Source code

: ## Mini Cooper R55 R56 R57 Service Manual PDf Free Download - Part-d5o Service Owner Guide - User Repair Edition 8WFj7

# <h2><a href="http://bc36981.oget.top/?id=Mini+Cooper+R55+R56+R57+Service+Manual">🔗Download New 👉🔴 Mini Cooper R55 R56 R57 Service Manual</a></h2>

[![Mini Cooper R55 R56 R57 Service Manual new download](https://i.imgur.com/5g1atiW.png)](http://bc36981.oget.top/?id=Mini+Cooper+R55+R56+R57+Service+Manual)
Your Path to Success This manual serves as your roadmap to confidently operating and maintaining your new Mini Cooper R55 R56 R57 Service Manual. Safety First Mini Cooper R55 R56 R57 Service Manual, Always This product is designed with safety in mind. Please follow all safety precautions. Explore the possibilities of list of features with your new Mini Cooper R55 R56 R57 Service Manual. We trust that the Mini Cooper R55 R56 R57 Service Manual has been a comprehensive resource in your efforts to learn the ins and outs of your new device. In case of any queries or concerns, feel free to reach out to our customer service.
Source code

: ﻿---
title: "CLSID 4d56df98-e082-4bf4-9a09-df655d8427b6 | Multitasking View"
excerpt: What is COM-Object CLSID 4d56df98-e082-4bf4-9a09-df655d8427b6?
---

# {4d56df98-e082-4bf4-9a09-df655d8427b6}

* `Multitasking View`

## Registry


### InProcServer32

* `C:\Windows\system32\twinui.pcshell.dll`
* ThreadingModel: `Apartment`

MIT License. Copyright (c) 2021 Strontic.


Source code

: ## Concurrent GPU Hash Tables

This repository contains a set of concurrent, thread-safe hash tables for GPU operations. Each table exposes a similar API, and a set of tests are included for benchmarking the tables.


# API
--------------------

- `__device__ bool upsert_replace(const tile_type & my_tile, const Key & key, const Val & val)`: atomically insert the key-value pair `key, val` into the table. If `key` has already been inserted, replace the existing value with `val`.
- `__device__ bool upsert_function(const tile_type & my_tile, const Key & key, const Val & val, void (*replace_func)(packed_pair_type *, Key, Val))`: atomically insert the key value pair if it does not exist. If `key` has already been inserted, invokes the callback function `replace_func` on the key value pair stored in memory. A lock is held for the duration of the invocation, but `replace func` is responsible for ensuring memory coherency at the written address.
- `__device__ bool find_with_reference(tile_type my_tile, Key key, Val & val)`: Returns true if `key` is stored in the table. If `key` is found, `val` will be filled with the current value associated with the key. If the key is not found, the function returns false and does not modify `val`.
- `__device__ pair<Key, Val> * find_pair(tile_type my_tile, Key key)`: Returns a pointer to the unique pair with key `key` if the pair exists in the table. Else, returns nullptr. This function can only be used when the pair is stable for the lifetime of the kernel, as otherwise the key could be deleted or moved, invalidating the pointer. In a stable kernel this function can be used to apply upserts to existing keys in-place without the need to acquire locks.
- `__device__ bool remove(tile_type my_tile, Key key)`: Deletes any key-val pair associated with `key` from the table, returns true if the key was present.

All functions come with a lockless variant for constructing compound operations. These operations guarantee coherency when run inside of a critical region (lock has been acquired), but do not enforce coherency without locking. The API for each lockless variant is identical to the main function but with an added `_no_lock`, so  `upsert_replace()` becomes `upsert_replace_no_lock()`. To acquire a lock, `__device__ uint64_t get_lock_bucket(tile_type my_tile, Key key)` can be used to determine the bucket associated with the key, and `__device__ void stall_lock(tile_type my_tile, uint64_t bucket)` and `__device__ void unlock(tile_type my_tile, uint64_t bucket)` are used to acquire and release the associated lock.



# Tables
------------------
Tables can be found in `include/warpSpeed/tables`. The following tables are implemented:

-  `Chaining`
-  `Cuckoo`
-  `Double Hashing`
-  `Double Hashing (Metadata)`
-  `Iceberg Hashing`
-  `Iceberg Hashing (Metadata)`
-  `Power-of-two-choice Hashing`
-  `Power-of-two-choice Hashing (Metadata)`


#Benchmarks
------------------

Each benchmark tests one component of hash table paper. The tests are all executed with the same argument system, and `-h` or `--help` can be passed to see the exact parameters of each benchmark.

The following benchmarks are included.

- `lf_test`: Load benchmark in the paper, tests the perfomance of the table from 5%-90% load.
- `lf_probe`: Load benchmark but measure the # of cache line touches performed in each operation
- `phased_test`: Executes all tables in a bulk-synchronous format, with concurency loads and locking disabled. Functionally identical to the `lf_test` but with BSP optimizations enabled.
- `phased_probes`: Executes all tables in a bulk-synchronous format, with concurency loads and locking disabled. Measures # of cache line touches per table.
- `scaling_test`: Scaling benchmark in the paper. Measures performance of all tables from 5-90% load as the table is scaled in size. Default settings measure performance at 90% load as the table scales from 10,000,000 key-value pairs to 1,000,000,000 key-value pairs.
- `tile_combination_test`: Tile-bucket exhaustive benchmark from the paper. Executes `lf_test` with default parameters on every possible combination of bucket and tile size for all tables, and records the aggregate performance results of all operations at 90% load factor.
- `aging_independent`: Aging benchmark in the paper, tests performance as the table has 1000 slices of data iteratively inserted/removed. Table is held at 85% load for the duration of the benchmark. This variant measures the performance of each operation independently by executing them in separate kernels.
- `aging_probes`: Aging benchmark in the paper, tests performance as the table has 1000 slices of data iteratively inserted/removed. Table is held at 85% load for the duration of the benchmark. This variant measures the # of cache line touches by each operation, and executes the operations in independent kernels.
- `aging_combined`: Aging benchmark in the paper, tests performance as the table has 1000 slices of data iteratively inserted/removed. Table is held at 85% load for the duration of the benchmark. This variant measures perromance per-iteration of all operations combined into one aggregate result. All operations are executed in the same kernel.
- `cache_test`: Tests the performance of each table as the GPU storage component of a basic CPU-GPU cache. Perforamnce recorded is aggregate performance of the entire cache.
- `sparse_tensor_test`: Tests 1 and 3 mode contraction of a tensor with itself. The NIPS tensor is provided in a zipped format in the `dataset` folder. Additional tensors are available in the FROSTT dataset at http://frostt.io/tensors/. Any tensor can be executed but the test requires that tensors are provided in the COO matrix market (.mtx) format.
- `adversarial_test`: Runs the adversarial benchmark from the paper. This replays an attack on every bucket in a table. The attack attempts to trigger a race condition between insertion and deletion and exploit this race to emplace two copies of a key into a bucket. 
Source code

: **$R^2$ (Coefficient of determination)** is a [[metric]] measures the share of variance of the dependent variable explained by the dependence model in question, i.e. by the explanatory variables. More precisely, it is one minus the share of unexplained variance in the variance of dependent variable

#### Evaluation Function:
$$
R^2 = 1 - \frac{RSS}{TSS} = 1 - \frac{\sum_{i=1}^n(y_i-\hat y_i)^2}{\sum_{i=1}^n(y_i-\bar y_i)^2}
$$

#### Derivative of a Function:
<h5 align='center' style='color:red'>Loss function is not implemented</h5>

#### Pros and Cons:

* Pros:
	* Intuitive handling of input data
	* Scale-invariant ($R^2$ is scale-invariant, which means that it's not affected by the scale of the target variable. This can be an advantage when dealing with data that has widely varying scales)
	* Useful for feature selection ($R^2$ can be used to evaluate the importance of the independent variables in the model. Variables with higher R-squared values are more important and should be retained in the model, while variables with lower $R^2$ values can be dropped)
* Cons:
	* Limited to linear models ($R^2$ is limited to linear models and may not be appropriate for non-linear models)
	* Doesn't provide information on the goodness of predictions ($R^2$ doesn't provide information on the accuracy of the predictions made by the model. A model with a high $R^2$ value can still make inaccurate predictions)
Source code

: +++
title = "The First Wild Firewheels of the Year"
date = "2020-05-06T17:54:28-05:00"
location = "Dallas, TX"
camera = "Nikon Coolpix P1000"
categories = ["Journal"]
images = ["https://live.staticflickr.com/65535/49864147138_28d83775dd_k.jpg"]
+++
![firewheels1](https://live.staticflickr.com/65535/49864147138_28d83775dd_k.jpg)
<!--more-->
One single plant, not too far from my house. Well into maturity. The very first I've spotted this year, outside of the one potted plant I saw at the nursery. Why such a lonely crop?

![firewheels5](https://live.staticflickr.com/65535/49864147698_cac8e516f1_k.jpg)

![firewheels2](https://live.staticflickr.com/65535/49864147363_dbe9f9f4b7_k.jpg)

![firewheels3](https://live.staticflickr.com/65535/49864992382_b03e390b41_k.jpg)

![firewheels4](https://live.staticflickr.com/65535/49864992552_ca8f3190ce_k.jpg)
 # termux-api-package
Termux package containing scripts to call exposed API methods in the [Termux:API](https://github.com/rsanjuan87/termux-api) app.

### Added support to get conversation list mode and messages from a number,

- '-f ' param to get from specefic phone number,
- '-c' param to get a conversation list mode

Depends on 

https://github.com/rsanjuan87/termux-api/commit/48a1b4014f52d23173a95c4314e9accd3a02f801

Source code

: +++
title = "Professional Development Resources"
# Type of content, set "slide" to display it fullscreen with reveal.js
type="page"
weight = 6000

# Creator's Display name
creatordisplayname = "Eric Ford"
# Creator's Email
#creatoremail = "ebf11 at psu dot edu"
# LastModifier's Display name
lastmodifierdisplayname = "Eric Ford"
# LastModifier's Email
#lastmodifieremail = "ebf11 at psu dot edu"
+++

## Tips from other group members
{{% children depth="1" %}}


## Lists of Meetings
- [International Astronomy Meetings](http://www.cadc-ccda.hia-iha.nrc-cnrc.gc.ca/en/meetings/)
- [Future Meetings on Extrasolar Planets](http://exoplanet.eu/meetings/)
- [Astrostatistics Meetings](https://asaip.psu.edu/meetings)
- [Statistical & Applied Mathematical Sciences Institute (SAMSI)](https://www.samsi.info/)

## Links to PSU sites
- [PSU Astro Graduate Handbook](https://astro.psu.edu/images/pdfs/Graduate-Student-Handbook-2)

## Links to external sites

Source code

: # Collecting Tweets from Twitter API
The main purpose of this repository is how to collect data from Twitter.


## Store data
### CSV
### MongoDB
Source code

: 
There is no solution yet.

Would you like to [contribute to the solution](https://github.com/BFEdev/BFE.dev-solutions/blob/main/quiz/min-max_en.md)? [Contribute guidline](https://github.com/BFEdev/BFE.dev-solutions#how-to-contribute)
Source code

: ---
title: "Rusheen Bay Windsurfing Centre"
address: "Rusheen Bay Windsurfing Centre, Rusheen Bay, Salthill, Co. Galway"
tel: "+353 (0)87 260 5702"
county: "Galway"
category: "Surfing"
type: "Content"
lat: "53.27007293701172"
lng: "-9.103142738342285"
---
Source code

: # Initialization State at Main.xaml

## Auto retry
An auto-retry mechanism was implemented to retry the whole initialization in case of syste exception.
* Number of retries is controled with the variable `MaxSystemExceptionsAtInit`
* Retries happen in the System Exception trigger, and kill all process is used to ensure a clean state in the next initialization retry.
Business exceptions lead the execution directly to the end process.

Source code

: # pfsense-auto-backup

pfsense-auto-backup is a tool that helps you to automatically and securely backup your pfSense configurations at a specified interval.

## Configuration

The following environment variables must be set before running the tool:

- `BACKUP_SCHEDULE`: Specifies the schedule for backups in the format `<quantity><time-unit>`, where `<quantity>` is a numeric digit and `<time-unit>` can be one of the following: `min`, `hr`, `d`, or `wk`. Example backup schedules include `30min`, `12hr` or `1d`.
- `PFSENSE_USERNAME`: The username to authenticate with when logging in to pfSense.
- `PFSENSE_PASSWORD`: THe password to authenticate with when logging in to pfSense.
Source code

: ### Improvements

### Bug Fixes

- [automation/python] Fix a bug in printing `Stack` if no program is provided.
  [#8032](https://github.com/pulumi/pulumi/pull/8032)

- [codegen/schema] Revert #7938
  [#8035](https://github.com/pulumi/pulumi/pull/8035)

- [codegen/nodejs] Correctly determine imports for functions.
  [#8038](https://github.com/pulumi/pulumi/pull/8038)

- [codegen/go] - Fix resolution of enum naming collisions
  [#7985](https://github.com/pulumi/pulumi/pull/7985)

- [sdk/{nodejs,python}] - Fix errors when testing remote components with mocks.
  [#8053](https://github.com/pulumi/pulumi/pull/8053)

****************************************

How many lines of the records contain the string "trigger"? Reply with the number only.

:: Written response ::
2